— start of INFORMATION SHOWN —

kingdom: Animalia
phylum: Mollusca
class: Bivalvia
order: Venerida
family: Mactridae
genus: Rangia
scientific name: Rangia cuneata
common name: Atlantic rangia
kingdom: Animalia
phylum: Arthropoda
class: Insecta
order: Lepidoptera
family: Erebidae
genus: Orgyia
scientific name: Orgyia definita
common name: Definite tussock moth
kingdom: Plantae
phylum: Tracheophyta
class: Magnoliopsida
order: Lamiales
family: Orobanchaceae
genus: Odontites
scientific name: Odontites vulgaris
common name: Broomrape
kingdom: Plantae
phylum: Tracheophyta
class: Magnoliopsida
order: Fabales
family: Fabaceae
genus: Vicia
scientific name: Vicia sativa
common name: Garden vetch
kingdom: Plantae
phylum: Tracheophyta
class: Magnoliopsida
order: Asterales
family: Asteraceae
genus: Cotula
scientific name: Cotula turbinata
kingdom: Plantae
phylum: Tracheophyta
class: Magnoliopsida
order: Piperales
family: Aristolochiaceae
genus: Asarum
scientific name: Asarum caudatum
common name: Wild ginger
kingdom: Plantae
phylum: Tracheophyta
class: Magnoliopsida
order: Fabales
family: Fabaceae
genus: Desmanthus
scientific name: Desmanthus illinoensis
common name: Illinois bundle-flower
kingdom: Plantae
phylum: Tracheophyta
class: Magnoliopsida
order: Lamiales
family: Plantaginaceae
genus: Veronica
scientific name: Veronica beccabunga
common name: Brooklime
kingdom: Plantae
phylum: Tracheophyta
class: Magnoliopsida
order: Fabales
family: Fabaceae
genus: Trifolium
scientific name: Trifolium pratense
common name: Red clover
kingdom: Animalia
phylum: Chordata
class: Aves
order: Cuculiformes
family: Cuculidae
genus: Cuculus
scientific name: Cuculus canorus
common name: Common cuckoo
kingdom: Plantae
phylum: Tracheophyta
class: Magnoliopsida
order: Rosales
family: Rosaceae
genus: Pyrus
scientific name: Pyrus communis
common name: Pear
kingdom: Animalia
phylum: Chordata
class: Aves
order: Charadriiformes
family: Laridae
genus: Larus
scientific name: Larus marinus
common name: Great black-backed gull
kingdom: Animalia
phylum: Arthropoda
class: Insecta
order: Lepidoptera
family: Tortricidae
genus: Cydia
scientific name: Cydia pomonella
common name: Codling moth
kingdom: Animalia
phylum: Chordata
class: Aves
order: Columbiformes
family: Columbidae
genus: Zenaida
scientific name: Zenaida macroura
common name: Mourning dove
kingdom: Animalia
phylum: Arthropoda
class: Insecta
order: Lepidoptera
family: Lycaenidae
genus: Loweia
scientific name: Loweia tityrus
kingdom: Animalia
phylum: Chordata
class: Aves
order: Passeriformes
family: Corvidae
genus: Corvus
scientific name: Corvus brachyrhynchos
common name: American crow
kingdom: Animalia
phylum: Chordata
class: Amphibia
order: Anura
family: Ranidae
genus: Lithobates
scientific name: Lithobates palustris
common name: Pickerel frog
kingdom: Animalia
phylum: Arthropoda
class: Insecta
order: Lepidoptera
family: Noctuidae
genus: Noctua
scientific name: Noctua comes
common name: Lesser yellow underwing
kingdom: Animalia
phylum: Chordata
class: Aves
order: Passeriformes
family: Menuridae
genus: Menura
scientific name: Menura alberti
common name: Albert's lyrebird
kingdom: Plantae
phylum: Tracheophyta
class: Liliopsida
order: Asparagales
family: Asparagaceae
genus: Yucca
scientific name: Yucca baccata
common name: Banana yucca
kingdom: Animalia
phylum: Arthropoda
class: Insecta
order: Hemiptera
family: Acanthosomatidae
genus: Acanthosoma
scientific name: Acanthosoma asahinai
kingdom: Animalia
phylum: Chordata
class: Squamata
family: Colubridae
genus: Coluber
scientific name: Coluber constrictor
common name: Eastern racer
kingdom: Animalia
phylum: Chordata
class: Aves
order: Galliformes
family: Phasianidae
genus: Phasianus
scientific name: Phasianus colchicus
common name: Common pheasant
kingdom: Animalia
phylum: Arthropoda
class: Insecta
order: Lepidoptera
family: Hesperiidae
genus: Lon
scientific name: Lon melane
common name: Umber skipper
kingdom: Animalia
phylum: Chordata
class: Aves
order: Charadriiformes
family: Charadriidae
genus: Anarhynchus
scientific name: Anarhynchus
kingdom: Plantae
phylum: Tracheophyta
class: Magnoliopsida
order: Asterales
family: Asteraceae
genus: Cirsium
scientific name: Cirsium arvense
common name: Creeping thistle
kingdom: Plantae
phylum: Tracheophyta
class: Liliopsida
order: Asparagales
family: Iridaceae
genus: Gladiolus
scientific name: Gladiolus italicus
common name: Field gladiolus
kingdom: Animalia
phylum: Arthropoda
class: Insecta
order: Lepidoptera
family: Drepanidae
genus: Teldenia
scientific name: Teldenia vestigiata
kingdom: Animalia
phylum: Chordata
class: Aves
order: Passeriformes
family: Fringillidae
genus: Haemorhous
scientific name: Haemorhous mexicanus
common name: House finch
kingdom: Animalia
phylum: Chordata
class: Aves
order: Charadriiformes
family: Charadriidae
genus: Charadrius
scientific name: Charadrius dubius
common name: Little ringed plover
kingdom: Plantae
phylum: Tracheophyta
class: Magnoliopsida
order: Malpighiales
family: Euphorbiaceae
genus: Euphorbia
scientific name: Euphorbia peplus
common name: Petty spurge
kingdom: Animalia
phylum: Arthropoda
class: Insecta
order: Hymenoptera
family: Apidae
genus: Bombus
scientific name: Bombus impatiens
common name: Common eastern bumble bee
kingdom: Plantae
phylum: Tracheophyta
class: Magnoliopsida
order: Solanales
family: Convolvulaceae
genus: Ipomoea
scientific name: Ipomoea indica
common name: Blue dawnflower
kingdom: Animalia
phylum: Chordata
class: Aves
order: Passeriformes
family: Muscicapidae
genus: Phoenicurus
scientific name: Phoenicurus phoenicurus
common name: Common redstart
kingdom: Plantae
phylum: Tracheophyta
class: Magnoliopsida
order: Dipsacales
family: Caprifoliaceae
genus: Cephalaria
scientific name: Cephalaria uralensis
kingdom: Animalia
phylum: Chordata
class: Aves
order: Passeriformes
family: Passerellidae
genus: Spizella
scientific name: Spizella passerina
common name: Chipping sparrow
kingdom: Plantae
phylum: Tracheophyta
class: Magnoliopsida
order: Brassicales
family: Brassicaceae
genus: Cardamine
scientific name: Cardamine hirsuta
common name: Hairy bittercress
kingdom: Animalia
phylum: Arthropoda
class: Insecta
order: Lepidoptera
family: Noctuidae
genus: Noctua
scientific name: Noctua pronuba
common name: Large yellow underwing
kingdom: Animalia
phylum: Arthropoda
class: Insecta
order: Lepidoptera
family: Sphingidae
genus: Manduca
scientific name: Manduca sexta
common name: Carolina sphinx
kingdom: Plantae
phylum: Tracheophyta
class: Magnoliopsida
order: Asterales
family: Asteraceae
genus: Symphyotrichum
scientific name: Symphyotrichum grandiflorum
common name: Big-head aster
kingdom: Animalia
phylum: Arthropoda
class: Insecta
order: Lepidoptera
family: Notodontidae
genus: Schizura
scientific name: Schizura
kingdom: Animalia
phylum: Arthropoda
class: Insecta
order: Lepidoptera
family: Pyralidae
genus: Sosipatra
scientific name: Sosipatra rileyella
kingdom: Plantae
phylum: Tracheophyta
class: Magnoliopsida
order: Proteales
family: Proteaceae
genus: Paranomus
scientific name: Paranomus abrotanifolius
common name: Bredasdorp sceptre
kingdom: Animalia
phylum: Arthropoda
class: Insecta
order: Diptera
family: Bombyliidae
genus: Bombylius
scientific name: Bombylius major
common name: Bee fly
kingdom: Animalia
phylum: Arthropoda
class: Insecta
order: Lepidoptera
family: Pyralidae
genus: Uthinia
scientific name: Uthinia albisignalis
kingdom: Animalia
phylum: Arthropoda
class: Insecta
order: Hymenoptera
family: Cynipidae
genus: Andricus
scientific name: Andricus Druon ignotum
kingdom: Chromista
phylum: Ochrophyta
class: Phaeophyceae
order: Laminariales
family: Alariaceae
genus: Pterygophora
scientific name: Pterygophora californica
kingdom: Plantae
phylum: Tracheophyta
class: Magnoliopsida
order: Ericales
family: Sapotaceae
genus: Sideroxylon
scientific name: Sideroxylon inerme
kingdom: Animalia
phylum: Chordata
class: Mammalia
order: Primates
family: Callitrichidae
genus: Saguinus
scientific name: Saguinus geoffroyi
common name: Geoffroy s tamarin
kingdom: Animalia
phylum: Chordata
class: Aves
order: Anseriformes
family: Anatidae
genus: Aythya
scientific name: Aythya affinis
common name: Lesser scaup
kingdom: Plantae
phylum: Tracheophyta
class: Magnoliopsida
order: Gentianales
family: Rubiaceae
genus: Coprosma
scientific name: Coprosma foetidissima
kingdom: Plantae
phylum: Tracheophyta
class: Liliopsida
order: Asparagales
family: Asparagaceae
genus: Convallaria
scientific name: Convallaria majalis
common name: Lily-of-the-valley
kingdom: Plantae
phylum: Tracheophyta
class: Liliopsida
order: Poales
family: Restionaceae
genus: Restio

— end of INFORMATION SHOWN —

» PROBLEM TO SOLVE: Swap every "common name" for "vernacular name" in the stretch from the line containing "genus: Gladiolus" through the line containing "scientific name: Ipomoea indica", and write out only those lines with nothing else changed.

» COMPLETED EXERCISE:
genus: Gladiolus
scientific name: Gladiolus italicus
vernacular name: Field gladiolus
kingdom: Animalia
phylum: Arthropoda
class: Insecta
order: Lepidoptera
family: Drepanidae
genus: Teldenia
scientific name: Teldenia vestigiata
kingdom: Animalia
phylum: Chordata
class: Aves
order: Passeriformes
family: Fringillidae
genus: Haemorhous
scientific name: Haemorhous mexicanus
vernacular name: House finch
kingdom: Animalia
phylum: Chordata
class: Aves
order: Charadriiformes
family: Charadriidae
genus: Charadrius
scientific name: Charadrius dubius
vernacular name: Little ringed plover
kingdom: Plantae
phylum: Tracheophyta
class: Magnoliopsida
order: Malpighiales
family: Euphorbiaceae
genus: Euphorbia
scientific name: Euphorbia peplus
vernacular name: Petty spurge
kingdom: Animalia
phylum: Arthropoda
class: Insecta
order: Hymenoptera
family: Apidae
genus: Bombus
scientific name: Bombus impatiens
vernacular name: Common eastern bumble bee
kingdom: Plantae
phylum: Tracheophyta
class: Magnoliopsida
order: Solanales
family: Convolvulaceae
genus: Ipomoea
scientific name: Ipomoea indica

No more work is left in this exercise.